- **REQUEST**:
Return every line in the entries below that contains the word "series".

- **DATA EXCERPTS**:
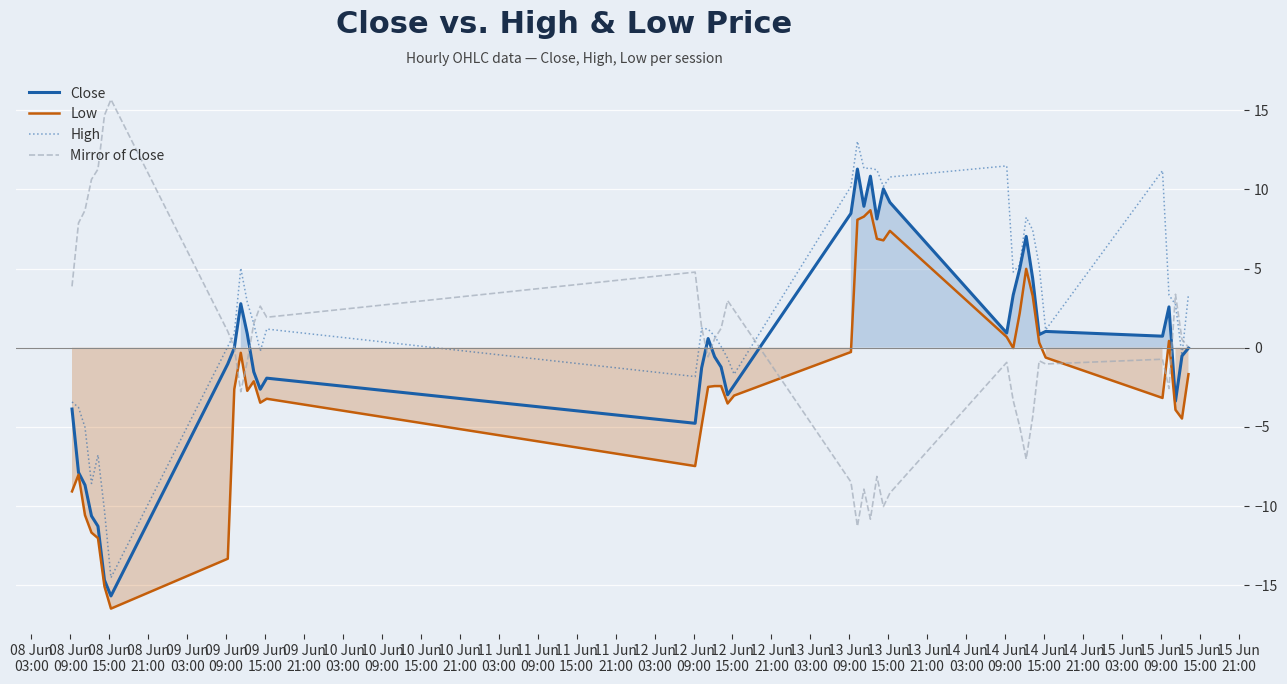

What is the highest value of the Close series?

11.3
...
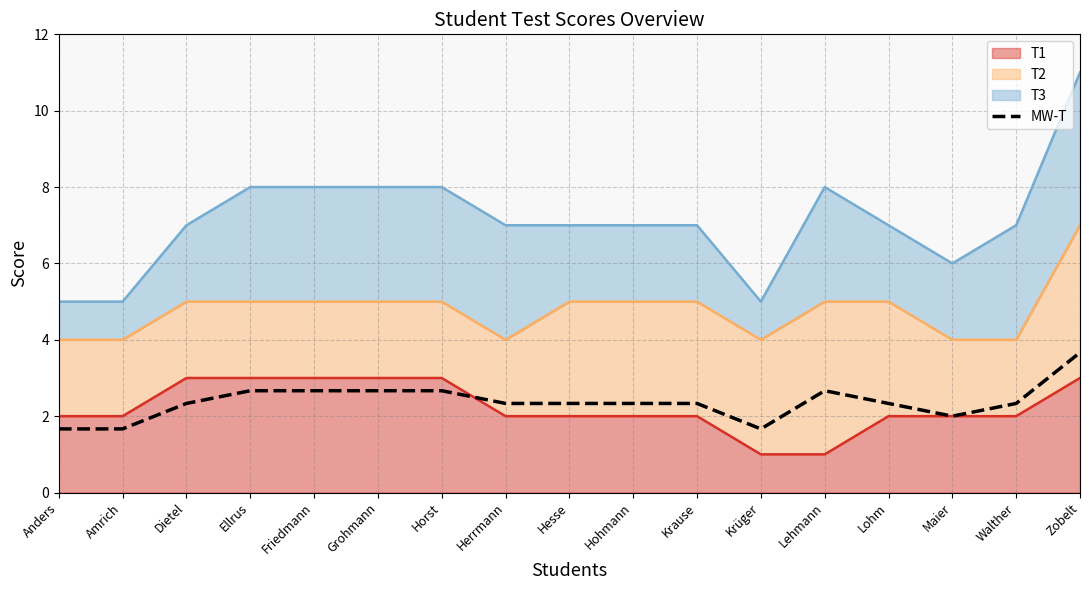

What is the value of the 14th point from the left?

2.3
* * *
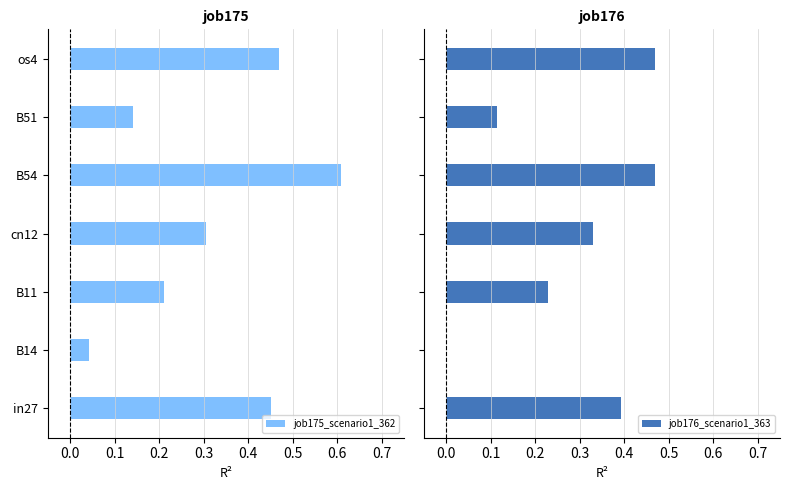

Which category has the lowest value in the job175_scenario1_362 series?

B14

- **SOLUTION TO THIS TASK**:
What is the highest value of the Close series?
Which category has the lowest value in the job175_scenario1_362 series?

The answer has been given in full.